AIM OF THE EXERCISE - Transcribe everything in the records exactly. Skip the images.

INFORMATION SHOWN -
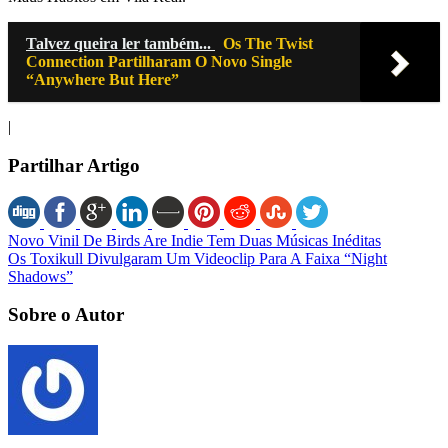
Talvez queira ler também...
Os The Twist
Connection Partilharam O Novo Single
“Anywhere But Here”
|
Partilhar Artigo
Novo Vinil De Birds Are Indie Tem Duas Músicas Inéditas
Os Toxikull Divulgaram Um Videoclip Para A Faixa “Night
Shadows”
Sobre o Autor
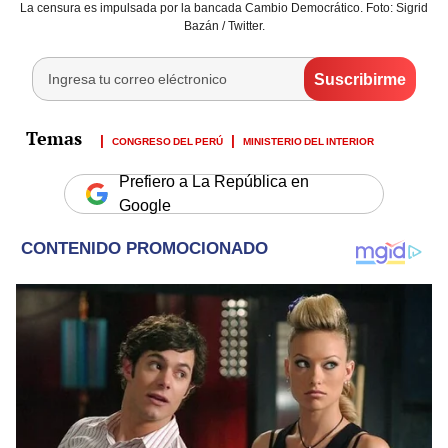
La censura es impulsada por la bancada Cambio Democrático. Foto: Sigrid
Bazán / Twitter.
CONGRESO DEL PERÚ
MINISTERIO DEL INTERIOR
Prefiero a La República en
Google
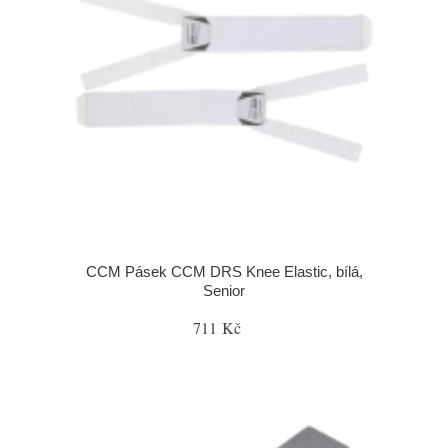
CCM Pásek CCM DRS Knee Elastic, bílá,
Senior
711 Kč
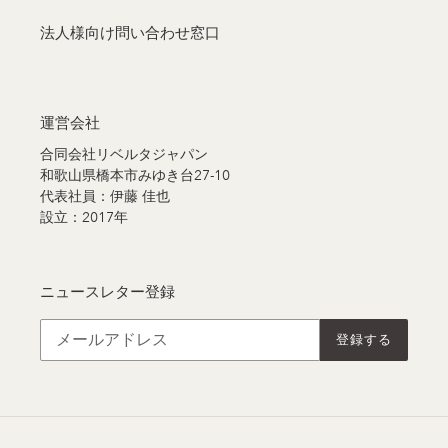
法人様向け問い合わせ窓口
運営会社
合同会社リベルタジャパン
和歌山県橋本市みゆき台27-10
代表社員：伊藤 佳也
設立：2017年
ニュースレター登録
登録する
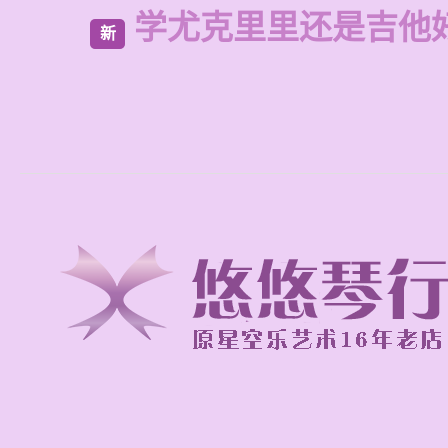
学尤克里里还是吉他
新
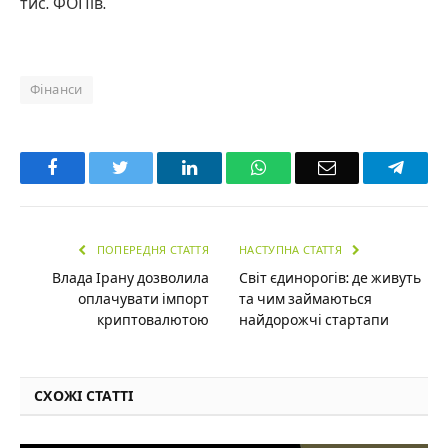
тис. ФОПів.
Фінанси
Facebook
Twitter
LinkedIn
WhatsApp
Email
Teleg
ПОПЕРЕДНЯ СТАТТЯ
НАСТУПНА СТАТТЯ
Влада Ірану дозволила
Світ єдинорогів: де живуть
оплачувати імпорт
та чим займаються
криптовалютою
найдорожчі стартапи
СХОЖІ СТАТТІ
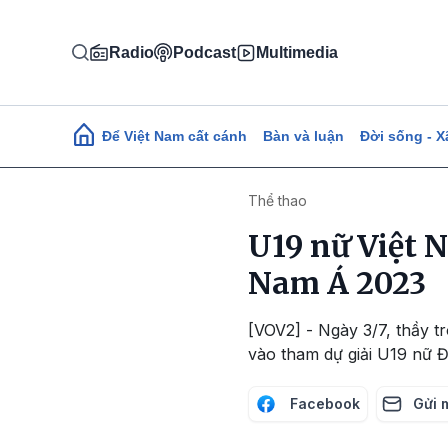
Nhảy đến nội dung
Radio
Podcast
Multimedia
Main navigation
Để Việt Nam cất cánh
Bàn và luận
Đời sống - X
Thể thao
U19 nữ Việt 
Nam Á 2023
[VOV2] - Ngày 3/7, thầy t
vào tham dự giải U19 nữ
Facebook
Gửi 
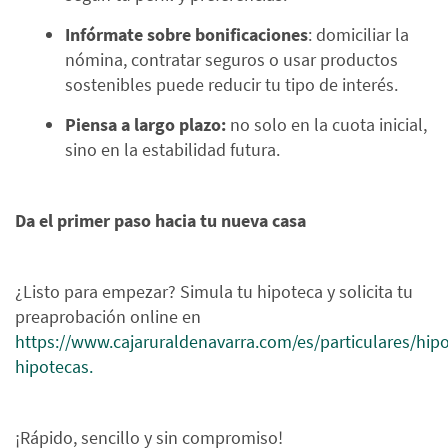
Infórmate sobre bonificaciones
: domiciliar la
nómina, contratar seguros o usar productos
sostenibles puede reducir tu tipo de interés.
Piensa a largo plazo:
no solo en la cuota inicial,
sino en la estabilidad futura.
Da el primer paso hacia tu nueva casa
¿Listo para empezar? Simula tu hipoteca y solicita tu
preaprobación online en
https://www.cajaruraldenavarra.com/es/particulares/hip
hipotecas.
¡Rápido, sencillo y sin compromiso!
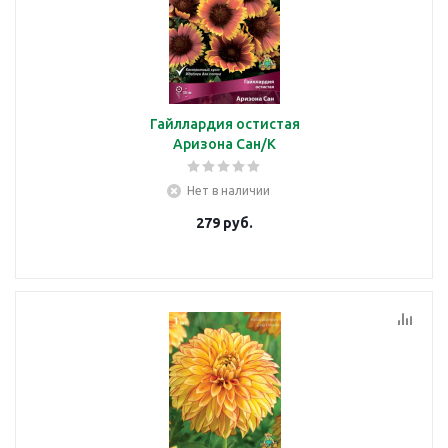
Гайллардия остистая
Аризона Сан/К
Нет в наличии
279
руб.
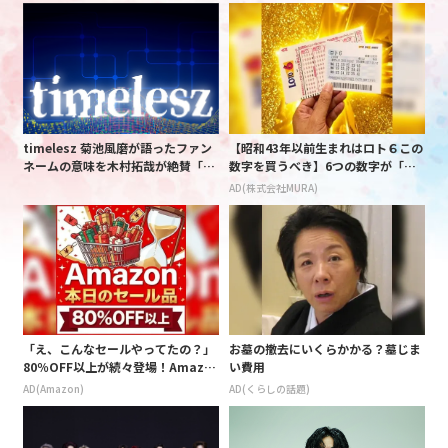
timelesz 菊池風磨が語ったファン
【昭和43年以前生まれはロト６この
ネームの意味を木村拓哉が絶賛「考
数字を買うべき】6つの数字が「完
えてるな」「素敵だと思います」
全一致」する方法
AD(株式会社MURA)
「え、こんなセールやってたの？」
お墓の撤去にいくらかかる？墓じま
80％OFF以上が続々登場！Amazo
い費用
nの本気が凄すぎる
AD(Amazon)
AD(くらしの話題)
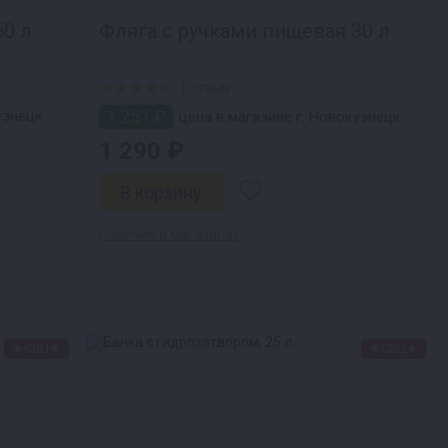
а с ручками пищевая 50 л
Фляга с ручками пищевая 30 л
1 отзыв
1 251 ₽
узнецк
цена в магазине г. Новокузнецк
1 290 ₽
Наличие в магазинах
★СВЦ★
★СВЦ★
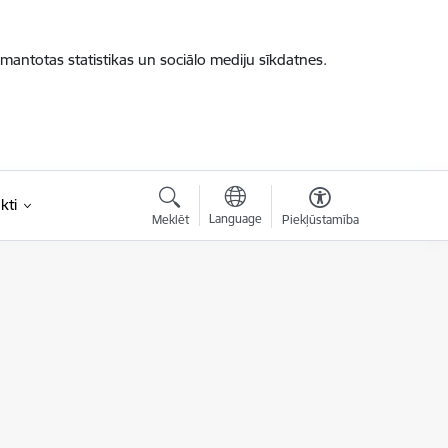
zmantotas statistikas un sociālo mediju sīkdatnes.
kti
Language
Meklēt
Piekļūstamība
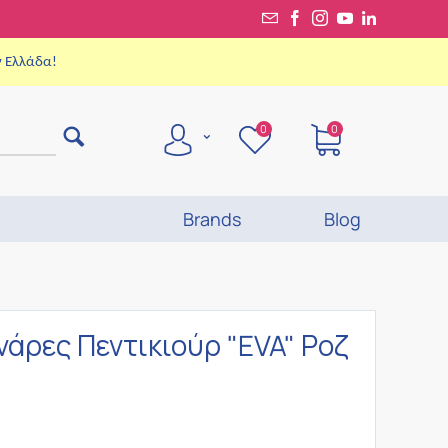
ν Ελλάδα!
0
0
Brands
Blog
νάρες Πεντικιούρ "EVA" Ροζ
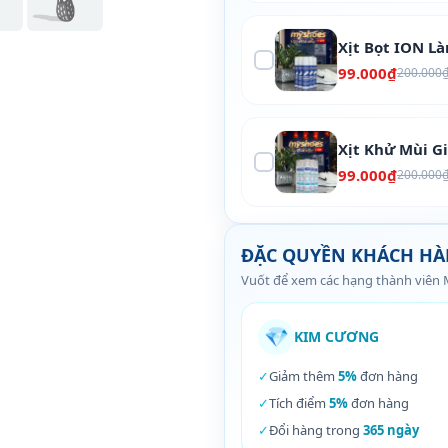
Xịt Bọt ION L
99.000₫
200.000
Xịt Khử Mùi G
99.000₫
200.000
ĐẶC QUYỀN KHÁCH H
Vuốt để xem các hạng thành viên
💎
KIM CƯƠNG
✓
Giảm thêm
5%
đơn hàng
✓
Tích điểm
5%
đơn hàng
✓
Đổi hàng trong
365 ngày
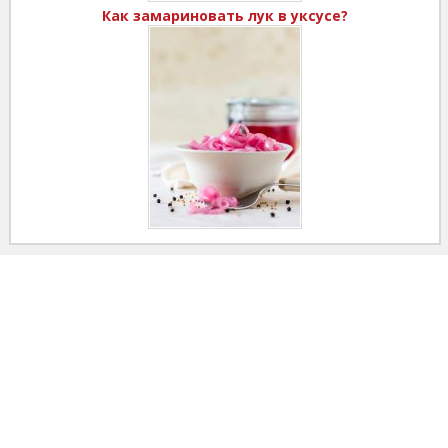
Как замариновать лук в уксусе?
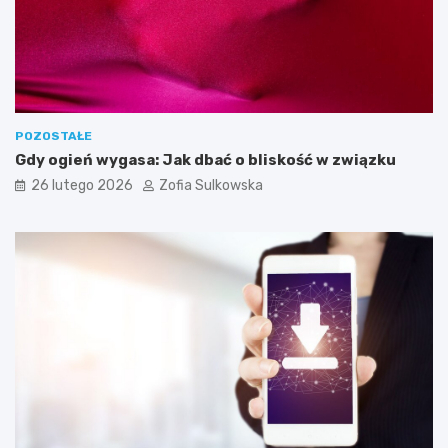
o
t
r
z
e
b
n
e
POZOSTAŁE
d
Gdy ogień wygasa: Jak dbać o bliskość w związku
o
26 lutego 2026
Zofia Sulkowska
s
k
u
t
e
c
z
n
e
g
o
j
e
g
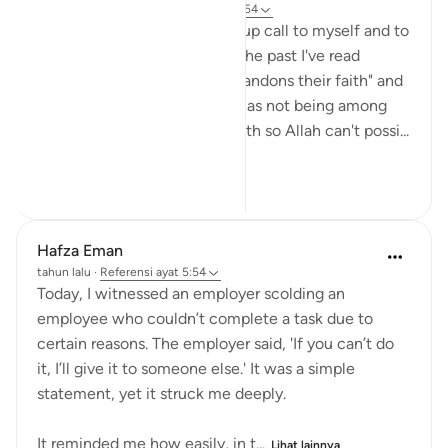
17 minggu yang lalu
·
Referensi
ayat 5:54
I feel like this ayah is a wake up call to myself and to
all of us. When I've read it in the past I've read
"whoever among you who abandons their faith" and
internally categorised myself as not being among
this group as I know I have faith so Allah can't possi...
Lihat lainnya
10
0
99
Hafza Eman
tahun lalu
·
Referensi
ayat 5:54
Today, I witnessed an employer scolding an
employee who couldn’t complete a task due to
certain reasons. The employer said, 'If you can’t do
it, I’ll give it to someone else.' It was a simple
statement, yet it struck me deeply.
It reminded me how easily, in t...
Lihat lainnya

TASK OUTPUT -
Talvez queira ler também...
Os The Twist
Connection Partilharam O Novo Single
“Anywhere But Here”
|
Partilhar Artigo
Novo Vinil De Birds Are Indie Tem Duas Músicas Inéditas
Os Toxikull Divulgaram Um Videoclip Para A Faixa “Night
Shadows”
Sobre o Autor
La censura es impulsada por la bancada Cambio Democrático. Foto: Sigrid
Bazán / Twitter.
CONGRESO DEL PERÚ
MINISTERIO DEL INTERIOR
Prefiero a La República en
Google
CCM Pásek CCM DRS Knee Elastic, bílá,
Senior
711 Kč
法人様向け問い合わせ窓口
運営会社
合同会社リベルタジャパン
和歌山県橋本市みゆき台27-10
代表社員：伊藤 佳也
設立：2017年
ニュースレター登録
登録する
学尤克里里还是吉他
新
тис. ФОПів.
Фінанси
Facebook
Twitter
LinkedIn
WhatsApp
Email
Teleg
ПОПЕРЕДНЯ СТАТТЯ
НАСТУПНА СТАТТЯ
Влада Ірану дозволила
Світ єдинорогів: де живуть
оплачувати імпорт
та чим займаються
криптовалютою
найдорожчі стартапи
СХОЖІ СТАТТІ
Nhảy đến nội dung
Radio
Podcast
Multimedia
Main navigation
Để Việt Nam cất cánh
Bàn và luận
Đời sống - X
Thể thao
U19 nữ Việt 
Nam Á 2023
[VOV2] - Ngày 3/7, thầy t
vào tham dự giải U19 nữ
Facebook
Gửi 
Infórmate sobre bonificaciones
: domiciliar la
nómina, contratar seguros o usar productos
sostenibles puede reducir tu tipo de interés.
Piensa a largo plazo:
no solo en la cuota inicial,
sino en la estabilidad futura.
Da el primer paso hacia tu nueva casa
¿Listo para empezar? Simula tu hipoteca y solicita tu
preaprobación online en
https://www.cajaruraldenavarra.com/es/particulares/hip
hipotecas.
¡Rápido, sencillo y sin compromiso!
Гайллардия остистая
Аризона Сан/К
Нет в наличии
279
руб.
timelesz 菊池風磨が語ったファン
【昭和43年以前生まれはロト６この
ネームの意味を木村拓哉が絶賛「考
数字を買うべき】6つの数字が「完
えてるな」「素敵だと思います」
全一致」する方法
AD(株式会社MURA)
「え、こんなセールやってたの？」
お墓の撤去にいくらかかる？墓じま
80％OFF以上が続々登場！Amazo
い費用
nの本気が凄すぎる
AD(Amazon)
AD(くらしの話題)
а с ручками пищевая 50 л
Фляга с ручками пищевая 30 л
1 отзыв
1 251 ₽
узнецк
цена в магазине г. Новокузнецк
1 290 ₽
Наличие в магазинах
★СВЦ★
★СВЦ★
zmantotas statistikas un sociālo mediju sīkdatnes.
kti
Language
Meklēt
Piekļūstamība
ν Ελλάδα!
0
0
Brands
Blog
νάρες Πεντικιούρ "EVA" Ροζ
Xịt Bọt ION L
99.000₫
200.000
Xịt Khử Mùi G
99.000₫
200.000
ĐẶC QUYỀN KHÁCH H
Vuốt để xem các hạng thành viên
💎
KIM CƯƠNG
✓
Giảm thêm
5%
đơn hàng
✓
Tích điểm
5%
đơn hàng
✓
Đổi hàng trong
365 ngày
Как замариновать лук в уксусе?
o
t
r
z
e
b
n
e
POZOSTAŁE
d
Gdy ogień wygasa: Jak dbać o bliskość w związku
o
26 lutego 2026
Zofia Sulkowska
s
k
u
t
e
c
z
n
e
g
o
j
e
g
17 minggu yang lalu
·
Referensi
ayat 5:54
I feel like this ayah is a wake up call to myself and to
all of us. When I've read it in the past I've read
"whoever among you who abandons their faith" and
internally categorised myself as not being among
this group as I know I have faith so Allah can't possi...
Lihat lainnya
10
0
99
Hafza Eman
tahun lalu
·
Referensi
ayat 5:54
Today, I witnessed an employer scolding an
employee who couldn’t complete a task due to
certain reasons. The employer said, 'If you can’t do
it, I’ll give it to someone else.' It was a simple
statement, yet it struck me deeply.
It reminded me how easily, in t...
Lihat lainnya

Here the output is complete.